Als Die Klavierspielerin 1983 erschien, war Elfriede Jelinek im deutschsprachigen Bereich schon eine etablierte und mehrfach ausgezeichnete Autorin, doch mit diesem, ihrem fünften, Roman legte sie definitiv den Grundstein für ihren Ruf als kontroverseste Schriftstellerin Österreichs. Im gleichen Jahr sorgte die Uraufführung ihres Dramas Burgtheater für den ersten großen Skandal. Das Stück kritisiert die unvollständige Vergangenheitsbewältigung Österreichs in Bezug auf den Faschismus. In der öffentlichen Polemik um das Stück wurde Jelinek vor allem wegen der zahlreichen Anspielungen auf prominente Nazi-Mitläufer angeprangert. Jelinek hatte sich in Österreich also bereits den Ruf einer Nestbeschmutzerin erarbeitet, und die Kritik nahm ihren neusten Roman zwiespältig auf. Die Klavierspielerin wurde zuerst vorwiegend biographisch interpretiert; das Buch brachte Jelinek die erste große internationale Anerkennung ein, u. a. 1986 den Heinrich-Böll-Preis. Heute gilt der Roman in der Literaturwissenschaft als eines ihrer bedeutendsten Werke und wird vor allem auf Grund des außergewöhnlichen Tons gelobt, aber auch für die unbarmherzige, extrem realistische Wiedergabe der Opfergeschichte.

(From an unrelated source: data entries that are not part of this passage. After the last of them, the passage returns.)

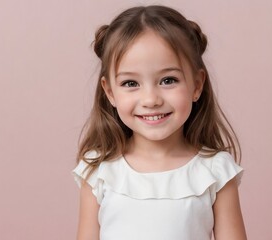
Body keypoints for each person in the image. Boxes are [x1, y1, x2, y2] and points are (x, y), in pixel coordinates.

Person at [73, 5, 247, 240]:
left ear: (197, 85)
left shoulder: (215, 171)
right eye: (130, 83)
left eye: (168, 80)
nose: (151, 100)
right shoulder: (99, 170)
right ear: (110, 92)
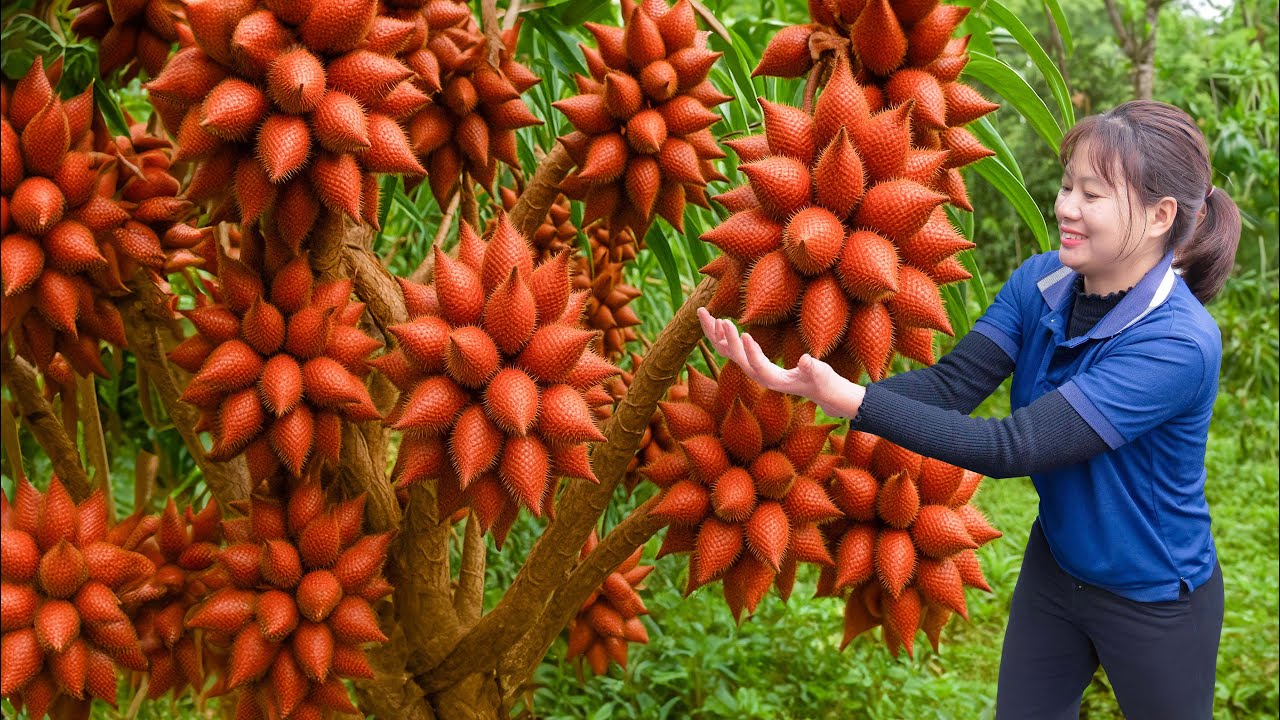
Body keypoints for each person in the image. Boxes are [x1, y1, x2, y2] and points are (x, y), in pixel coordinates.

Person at [698, 99, 1241, 720]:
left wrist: (846, 398)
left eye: (1092, 195)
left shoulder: (1178, 343)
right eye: (1067, 186)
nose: (1065, 207)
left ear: (1158, 214)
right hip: (1058, 566)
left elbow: (1013, 447)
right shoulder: (1044, 283)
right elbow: (954, 384)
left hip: (1153, 596)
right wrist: (799, 387)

2001 wurde Die Klavierspielerin vom österreichischen Regisseur Michael Haneke verfilmt, was auch ihm zu internationalem Ruhm verhalf. Die französische Produktion triumphierte am Filmfestival in Cannes mit drei Preisen: dem großen Preis der Jury sowie den Preisen für die beste Darstellerin (Isabelle Huppert als Erika Kohut) und den besten Darsteller (Benoît Magimel als Walter Klemmer). Der Film hält sich sehr eng an die literarische Vorlage und wurde von der Kritik für die gelungene, kühle Bildsprache gelobt. Vom Publikum dagegen wurde die schonungslose filmische Umsetzung des erschütternden Stoffes ähnlich wie schon beim Buch sehr zwiespältig aufgenommen.

Über den Autor

Elfriede Jelinek wird am 20. Oktober 1946 in Mürzzuschlag in der Steiermark geboren. Sie wächst in Wien auf, wo sie bis heute lebt und arbeitet. Ihr Vater ist jüdischer Herkunft. Er kann der Verfolgung durch die Nazis dank seiner "kriegswichtigen" Arbeit als Chemiker entkommen; in den 1950er Jahren erkrankt er psychisch. Die Mutter stammt aus dem katholischen Großbürgertum. Während des Gymnasiums beginnt Elfriede am Konservatorium eine Ausbildung in Orgel, Klavier und Blockflöte. Nach dem Abitur studiert sie außerdem Theaterwissenschaften und Kunstgeschichte und schreibt erste Gedichte. Nach einem psychischen Kollaps bricht sie das Studium ab und lebt 1968 ein Jahr lang völlig isoliert in ihrem Elternhaus. Nachdem ihr Vater 1969 in einer psychiatrischen Klinik gestorben ist, engagiert sie sich in der Studentenbewegung und schließt ihr Orgelstudium ab. Sie schreibt nun erfolgreiche Hörspiele und erhält 1972 das österreichische Staatsstipendium für Literatur. Jelinek lebt zeitweise in Berlin und Rom und tritt 1974 der Kommunistischen Partei Österreichs bei, für die sie sich bis zu ihrem Austritt im Jahr 1991 engagiert. 1974 heiratet sie den Münchner Informatiker Gottfried Hüngsberg, die Ehepartner beziehen aber nie eine gemeinsame Wohnung. In den 1970er Jahren erscheinen die Romane wir sind lockvögel baby! (1970), Michael (1972) und Die Liebhaberinnen (1975). Mit Die Klavierspielerin (1983) erlangt sie internationale Bekanntheit. Ihr Buch Lust (1989), das provokative Protokoll einer sadomasochistischen Ehe, erregt noch mehr Aufsehen. In der österreichischen Öffentlichkeit wird die streitbare Autorin wiederholt persönlich angegriffen und erlässt in der Folge Aufführungsverbote ihrer Werke. Die Spannung zwischen ihrer genialen, anklägerischen Sprachkraft und ihrer neurotischen, geheimnisvollen Persönlichkeit polarisiert. Mit der Rolle des Enfant terrible spielt sie selbst, indem sie sich als "meistgehasste Schriftstellerin" bezeichnet. Jelineks Werk wurde bereits mit zahlreichen namhaften deutschsprachigen Literaturpreisen ausgezeichnet und 2004 gar mit dem Nobelpreis gewürdigt.